Lawrence isn’t my real dad. I don’t know who is.
“Mom,” I call, reaching for the shampoo. “Can I have some privacy?”
“I’ll be in the kitchen,” she says.
I don’t answer.
* * *
When I come downstairs, freshly showered and feeling slightly more human, Mom isn’t in the kitchen. She’s in the laundry room folding towels—or at least I think she is. I tell myself she’s busy, and instead of picking up the conversation like she so obviously wanted me to do, I pour myself a glass of orange juice and grab a blueberry muffin from the basket on the counter.
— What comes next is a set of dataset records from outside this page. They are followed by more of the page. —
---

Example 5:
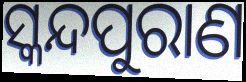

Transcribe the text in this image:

ସ୍କନ୍ଦପୁରାଣ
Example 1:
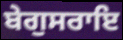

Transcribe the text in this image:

ਬੇਗੁਸਰਾਇ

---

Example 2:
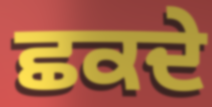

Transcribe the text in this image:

ਛਕਦੇ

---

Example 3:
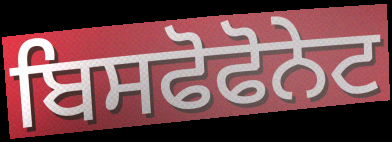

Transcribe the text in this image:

ਬਿਸਫੋਫੋਨੇਟ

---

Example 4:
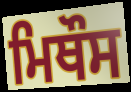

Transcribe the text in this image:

ਮਿਥੌਸ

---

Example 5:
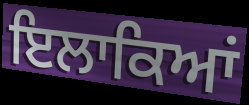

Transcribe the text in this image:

ਇਲਾਕਿਆਂ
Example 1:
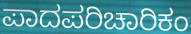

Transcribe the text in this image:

ಪಾದಪರಿಚಾರಿಕಂ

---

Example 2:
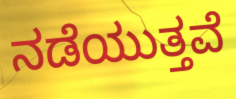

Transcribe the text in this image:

ನಡೆಯುತ್ತವೆ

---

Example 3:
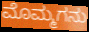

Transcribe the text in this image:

ಮೊಮ್ಮಗನು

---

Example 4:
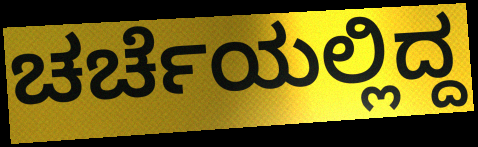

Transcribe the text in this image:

ಚರ್ಚೆಯಲ್ಲಿದ್ದ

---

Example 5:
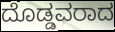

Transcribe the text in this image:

ದೊಡ್ಡವರಾದ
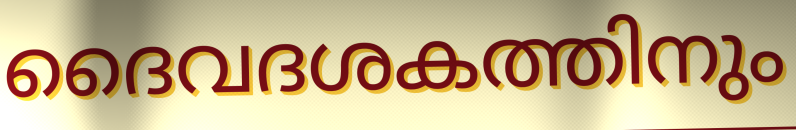
ദൈവദശകത്തിനും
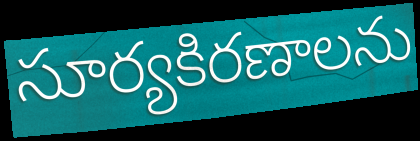
సూర్యకిరణాలను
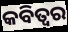
କବିତ୍ଵର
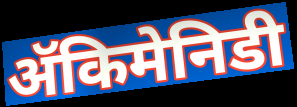
ॲकिमेनिडी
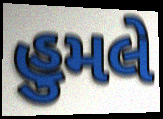
હુમલે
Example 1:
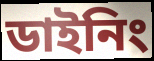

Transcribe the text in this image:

ডাইনিং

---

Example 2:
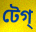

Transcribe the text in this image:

টেগ্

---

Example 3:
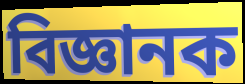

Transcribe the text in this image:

বিজ্ঞানক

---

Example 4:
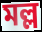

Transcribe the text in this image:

মল্ল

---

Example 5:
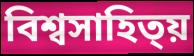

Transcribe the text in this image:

বিশ্বসাহিত্য়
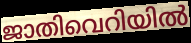
ജാതിവെറിയിൽ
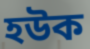
হউক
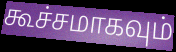
கூச்சமாகவும்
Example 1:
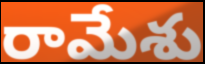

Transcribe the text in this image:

రామేశు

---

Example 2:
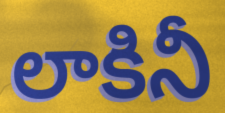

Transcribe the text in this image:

లాకినీ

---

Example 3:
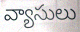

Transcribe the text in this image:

వ్యాసులు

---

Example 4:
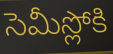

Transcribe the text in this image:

సెమీస్లోకి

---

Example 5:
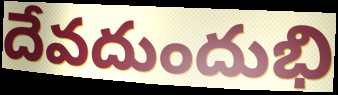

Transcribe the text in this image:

దేవదుందుభి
I swallow the juice quickly and tuck the muffin in a paper towel, then go wait for Ashley from the protection of the covered porch. It’s not long before she’s pulling down the driveway.
“Ashley’s here!” I shout through the screen door, grateful for my friend’s punctuality. “We’ll talk when I get back!”
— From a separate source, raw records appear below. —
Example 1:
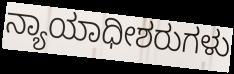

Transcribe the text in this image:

ನ್ಯಾಯಾಧೀಶರುಗಳು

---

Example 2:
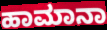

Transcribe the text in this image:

ಹಾಮಾನಾ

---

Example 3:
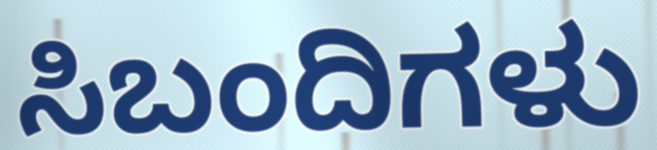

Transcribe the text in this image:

ಸಿಬಂದಿಗಳು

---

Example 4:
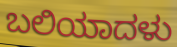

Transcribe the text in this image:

ಬಲಿಯಾದಳು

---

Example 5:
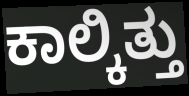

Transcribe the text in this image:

ಕಾಲ್ಕಿತ್ತು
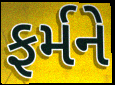
ફર્મને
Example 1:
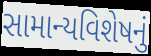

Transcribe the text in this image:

સામાન્યવિશેષનું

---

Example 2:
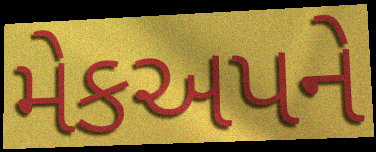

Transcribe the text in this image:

મેકઅપને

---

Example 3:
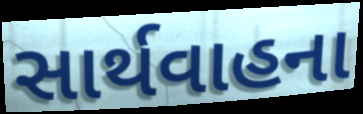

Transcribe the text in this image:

સાર્થવાહના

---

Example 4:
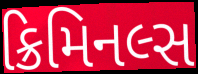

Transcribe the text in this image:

ક્રિમિનલ્સ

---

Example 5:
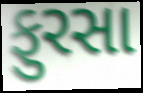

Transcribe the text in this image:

ફુરસા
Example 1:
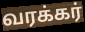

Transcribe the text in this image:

வரக்கர்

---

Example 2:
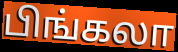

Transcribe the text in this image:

பிங்கலா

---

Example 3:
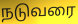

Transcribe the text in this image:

நடுவரை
There’s a muffled reply from inside the house, but I’m already running down the steps into the pouring rain. For a moment I can’t hear anything except the roar of water as it falls in sheets around me and explodes against the stone path. Then I’m wrenching the passenger-side door open and collapsing inside with a giggle.
“Some beach weather,” Ashley says wryly. I can tell she’s still irritated that I overruled her plans for the day. I’ll make her change her mind. I’m good at that.
“Got a towel?” I grin at her, offering up my dripping arms as evidence of my need.
“You didn’t take one?”
I shrug, but she reaches into the backseat and hands me a beach towel printed with multicolored popsicles.
“It’ll pass.” I squeeze the excess water out of my hair with Ashley’s plush towel. It’ll dry in a riot of dark blond curls, but I don’t care. I rather like my lion’s mane. It fits me.
“Are you even wearing your suit?”
I flash her, exposing my favorite green bikini top with the little white flowers.
My muffin is damp, but edible, and I tear off a corner with my teeth. A plump blueberry bursts against my tongue. “Thanks for getting me out of here,” I say around a mouthful.
“What happened this morning?” Ashley’s softening already, warming up to our comfortable chatter and the promise of a juicy story. “Did Law tear you a new one?”
“He’s not even home.”
“You dodged a bullet there.”
“Look,” I say, pointing in the rearview. “It’s clearing already.” There’s a patch of sky behind us where the clouds have torn that looks exactly like the swirl in the blue peppermints my mom used to take to church. They cut my mouth, but I sucked them anyway, yearning for something sweet. I feel like that a bit right now, hungry in a way that’s inexplicable and undefined.
“Spill,” Ashley demands. “Where were you this morning?”
My story is thin, bare bones, though I’m not exactly sure why I’m hiding things from her. It just seems to me that there are too many loose ends, and I know exactly how my best friend feels about my prime suspect.